#### [Problem to work on]
Arrange every line of text in the items below as a single numbered list, omitting any blank lines.

#### [Exercise data]
**********

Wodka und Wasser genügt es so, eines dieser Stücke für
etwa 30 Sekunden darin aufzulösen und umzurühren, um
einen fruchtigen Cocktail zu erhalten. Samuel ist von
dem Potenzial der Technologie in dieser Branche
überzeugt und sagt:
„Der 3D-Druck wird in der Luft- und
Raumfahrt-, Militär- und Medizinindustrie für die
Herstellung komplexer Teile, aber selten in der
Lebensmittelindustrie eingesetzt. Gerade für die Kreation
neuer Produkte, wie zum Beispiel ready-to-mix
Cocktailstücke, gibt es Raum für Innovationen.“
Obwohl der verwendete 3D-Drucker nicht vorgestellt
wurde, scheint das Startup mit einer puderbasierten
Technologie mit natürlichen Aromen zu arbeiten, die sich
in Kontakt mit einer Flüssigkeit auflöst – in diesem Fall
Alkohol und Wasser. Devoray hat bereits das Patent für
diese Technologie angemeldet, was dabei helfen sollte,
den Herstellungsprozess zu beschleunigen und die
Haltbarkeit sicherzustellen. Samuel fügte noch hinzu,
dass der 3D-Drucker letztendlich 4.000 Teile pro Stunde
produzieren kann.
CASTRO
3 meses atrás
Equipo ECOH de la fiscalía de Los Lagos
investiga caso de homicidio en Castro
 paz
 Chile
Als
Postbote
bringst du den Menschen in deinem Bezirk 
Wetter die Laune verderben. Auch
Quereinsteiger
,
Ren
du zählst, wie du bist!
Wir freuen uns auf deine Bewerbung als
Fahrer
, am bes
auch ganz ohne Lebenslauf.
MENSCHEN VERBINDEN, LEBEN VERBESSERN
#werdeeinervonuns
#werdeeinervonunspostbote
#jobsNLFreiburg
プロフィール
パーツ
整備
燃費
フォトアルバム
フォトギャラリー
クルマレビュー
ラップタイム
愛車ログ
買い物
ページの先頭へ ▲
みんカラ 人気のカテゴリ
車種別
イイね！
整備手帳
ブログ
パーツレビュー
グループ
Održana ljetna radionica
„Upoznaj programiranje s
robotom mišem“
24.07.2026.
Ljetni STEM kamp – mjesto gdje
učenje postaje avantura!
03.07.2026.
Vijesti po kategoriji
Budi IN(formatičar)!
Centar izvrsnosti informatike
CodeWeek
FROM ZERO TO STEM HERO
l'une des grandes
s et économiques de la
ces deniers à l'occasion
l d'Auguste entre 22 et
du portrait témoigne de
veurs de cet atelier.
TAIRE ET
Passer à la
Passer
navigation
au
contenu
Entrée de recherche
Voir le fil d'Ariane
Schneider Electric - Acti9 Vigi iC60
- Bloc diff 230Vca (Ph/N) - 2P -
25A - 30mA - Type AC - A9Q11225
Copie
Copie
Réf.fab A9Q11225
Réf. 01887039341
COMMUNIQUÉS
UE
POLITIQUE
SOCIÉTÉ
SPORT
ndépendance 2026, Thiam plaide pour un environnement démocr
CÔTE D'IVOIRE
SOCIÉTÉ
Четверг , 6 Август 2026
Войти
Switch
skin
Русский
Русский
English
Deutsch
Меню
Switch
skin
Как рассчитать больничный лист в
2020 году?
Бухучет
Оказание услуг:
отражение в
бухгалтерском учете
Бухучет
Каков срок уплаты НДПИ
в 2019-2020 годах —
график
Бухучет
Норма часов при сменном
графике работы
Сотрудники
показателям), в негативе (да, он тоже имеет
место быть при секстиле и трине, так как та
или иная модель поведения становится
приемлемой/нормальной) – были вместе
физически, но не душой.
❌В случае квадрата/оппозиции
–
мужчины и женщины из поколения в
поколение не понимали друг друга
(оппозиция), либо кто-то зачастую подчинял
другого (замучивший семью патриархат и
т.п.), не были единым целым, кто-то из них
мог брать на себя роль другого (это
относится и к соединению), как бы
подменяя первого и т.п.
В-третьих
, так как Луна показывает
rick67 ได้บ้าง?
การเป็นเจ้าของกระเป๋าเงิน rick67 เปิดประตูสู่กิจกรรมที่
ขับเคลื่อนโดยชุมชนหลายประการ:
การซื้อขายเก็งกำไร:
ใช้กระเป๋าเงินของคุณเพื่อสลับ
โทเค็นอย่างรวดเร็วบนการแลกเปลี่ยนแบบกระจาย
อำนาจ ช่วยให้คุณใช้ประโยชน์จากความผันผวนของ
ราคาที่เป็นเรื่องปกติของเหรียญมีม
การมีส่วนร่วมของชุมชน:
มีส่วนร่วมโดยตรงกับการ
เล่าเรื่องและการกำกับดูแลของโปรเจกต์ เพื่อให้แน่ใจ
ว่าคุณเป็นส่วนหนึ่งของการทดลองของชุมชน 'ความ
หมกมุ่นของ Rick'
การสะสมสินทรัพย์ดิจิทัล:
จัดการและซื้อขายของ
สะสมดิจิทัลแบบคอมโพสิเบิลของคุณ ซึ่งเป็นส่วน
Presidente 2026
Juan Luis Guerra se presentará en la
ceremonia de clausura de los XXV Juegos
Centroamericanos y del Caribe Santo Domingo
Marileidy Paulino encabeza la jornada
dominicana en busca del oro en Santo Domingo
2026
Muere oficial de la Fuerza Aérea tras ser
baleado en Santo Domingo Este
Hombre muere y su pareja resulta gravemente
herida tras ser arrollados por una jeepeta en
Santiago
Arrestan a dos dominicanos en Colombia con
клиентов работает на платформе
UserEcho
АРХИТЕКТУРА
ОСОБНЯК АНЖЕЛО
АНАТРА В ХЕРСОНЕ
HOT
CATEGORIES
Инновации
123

**********

#### [Output below]
1. Wodka und Wasser genügt es so, eines dieser Stücke für
2. etwa 30 Sekunden darin aufzulösen und umzurühren, um
3. einen fruchtigen Cocktail zu erhalten. Samuel ist von
4. dem Potenzial der Technologie in dieser Branche
5. überzeugt und sagt:
6. „Der 3D-Druck wird in der Luft- und
7. Raumfahrt-, Militär- und Medizinindustrie für die
8. Herstellung komplexer Teile, aber selten in der
9. Lebensmittelindustrie eingesetzt. Gerade für die Kreation
10. neuer Produkte, wie zum Beispiel ready-to-mix
11. Cocktailstücke, gibt es Raum für Innovationen.“
12. Obwohl der verwendete 3D-Drucker nicht vorgestellt
13. wurde, scheint das Startup mit einer puderbasierten
14. Technologie mit natürlichen Aromen zu arbeiten, die sich
15. in Kontakt mit einer Flüssigkeit auflöst – in diesem Fall
16. Alkohol und Wasser. Devoray hat bereits das Patent für
17. diese Technologie angemeldet, was dabei helfen sollte,
18. den Herstellungsprozess zu beschleunigen und die
19. Haltbarkeit sicherzustellen. Samuel fügte noch hinzu,
20. dass der 3D-Drucker letztendlich 4.000 Teile pro Stunde
21. produzieren kann.
22. CASTRO
23. 3 meses atrás
24. Equipo ECOH de la fiscalía de Los Lagos
25. investiga caso de homicidio en Castro
26.  paz
27.  Chile
28. Als
29. Postbote
30. bringst du den Menschen in deinem Bezirk 
31. Wetter die Laune verderben. Auch
32. Quereinsteiger
33. ,
34. Ren
35. du zählst, wie du bist!
36. Wir freuen uns auf deine Bewerbung als
37. Fahrer
38. , am bes
39. auch ganz ohne Lebenslauf.
40. MENSCHEN VERBINDEN, LEBEN VERBESSERN
41. #werdeeinervonuns
42. #werdeeinervonunspostbote
43. #jobsNLFreiburg
44. プロフィール
45. パーツ
46. 整備
47. 燃費
48. フォトアルバム
49. フォトギャラリー
50. クルマレビュー
51. ラップタイム
52. 愛車ログ
53. 買い物
54. ページの先頭へ ▲
55. みんカラ 人気のカテゴリ
56. 車種別
57. イイね！
58. 整備手帳
59. ブログ
60. パーツレビュー
61. グループ
62. Održana ljetna radionica
63. „Upoznaj programiranje s
64. robotom mišem“
65. 24.07.2026.
66. Ljetni STEM kamp – mjesto gdje
67. učenje postaje avantura!
68. 03.07.2026.
69. Vijesti po kategoriji
70. Budi IN(formatičar)!
71. Centar izvrsnosti informatike
72. CodeWeek
73. FROM ZERO TO STEM HERO
74. l'une des grandes
75. s et économiques de la
76. ces deniers à l'occasion
77. l d'Auguste entre 22 et
78. du portrait témoigne de
79. veurs de cet atelier.
80. TAIRE ET
81. Passer à la
82. Passer
83. navigation
84. au
85. contenu
86. Entrée de recherche
87. Voir le fil d'Ariane
88. Schneider Electric - Acti9 Vigi iC60
89. - Bloc diff 230Vca (Ph/N) - 2P -
90. 25A - 30mA - Type AC - A9Q11225
91. Copie
92. Copie
93. Réf.fab A9Q11225
94. Réf. 01887039341
95. COMMUNIQUÉS
96. UE
97. POLITIQUE
98. SOCIÉTÉ
99. SPORT
100. ndépendance 2026, Thiam plaide pour un environnement démocr
101. CÔTE D'IVOIRE
102. SOCIÉTÉ
103. Четверг , 6 Август 2026
104. Войти
105. Switch
106. skin
107. Русский
108. Русский
109. English
110. Deutsch
111. Меню
112. Switch
113. skin
114. Как рассчитать больничный лист в
115. 2020 году?
116. Бухучет
117. Оказание услуг:
118. отражение в
119. бухгалтерском учете
120. Бухучет
121. Каков срок уплаты НДПИ
122. в 2019-2020 годах —
123. график
124. Бухучет
125. Норма часов при сменном
126. графике работы
127. Сотрудники
128. показателям), в негативе (да, он тоже имеет
129. место быть при секстиле и трине, так как та
130. или иная модель поведения становится
131. приемлемой/нормальной) – были вместе
132. физически, но не душой.
133. ❌В случае квадрата/оппозиции
134. –
135. мужчины и женщины из поколения в
136. поколение не понимали друг друга
137. (оппозиция), либо кто-то зачастую подчинял
138. другого (замучивший семью патриархат и
139. т.п.), не были единым целым, кто-то из них
140. мог брать на себя роль другого (это
141. относится и к соединению), как бы
142. подменяя первого и т.п.
143. В-третьих
144. , так как Луна показывает
145. rick67 ได้บ้าง?
146. การเป็นเจ้าของกระเป๋าเงิน rick67 เปิดประตูสู่กิจกรรมที่
147. ขับเคลื่อนโดยชุมชนหลายประการ:
148. การซื้อขายเก็งกำไร:
149. ใช้กระเป๋าเงินของคุณเพื่อสลับ
150. โทเค็นอย่างรวดเร็วบนการแลกเปลี่ยนแบบกระจาย
151. อำนาจ ช่วยให้คุณใช้ประโยชน์จากความผันผวนของ
152. ราคาที่เป็นเรื่องปกติของเหรียญมีม
153. การมีส่วนร่วมของชุมชน:
154. มีส่วนร่วมโดยตรงกับการ
155. เล่าเรื่องและการกำกับดูแลของโปรเจกต์ เพื่อให้แน่ใจ
156. ว่าคุณเป็นส่วนหนึ่งของการทดลองของชุมชน 'ความ
157. หมกมุ่นของ Rick'
158. การสะสมสินทรัพย์ดิจิทัล:
159. จัดการและซื้อขายของ
160. สะสมดิจิทัลแบบคอมโพสิเบิลของคุณ ซึ่งเป็นส่วน
161. Presidente 2026
162. Juan Luis Guerra se presentará en la
163. ceremonia de clausura de los XXV Juegos
164. Centroamericanos y del Caribe Santo Domingo
165. Marileidy Paulino encabeza la jornada
166. dominicana en busca del oro en Santo Domingo
167. 2026
168. Muere oficial de la Fuerza Aérea tras ser
169. baleado en Santo Domingo Este
170. Hombre muere y su pareja resulta gravemente
171. herida tras ser arrollados por una jeepeta en
172. Santiago
173. Arrestan a dos dominicanos en Colombia con
174. клиентов работает на платформе
175. UserEcho
176. АРХИТЕКТУРА
177. ОСОБНЯК АНЖЕЛО
178. АНАТРА В ХЕРСОНЕ
179. HOT
180. CATEGORIES
181. Инновации
182. 123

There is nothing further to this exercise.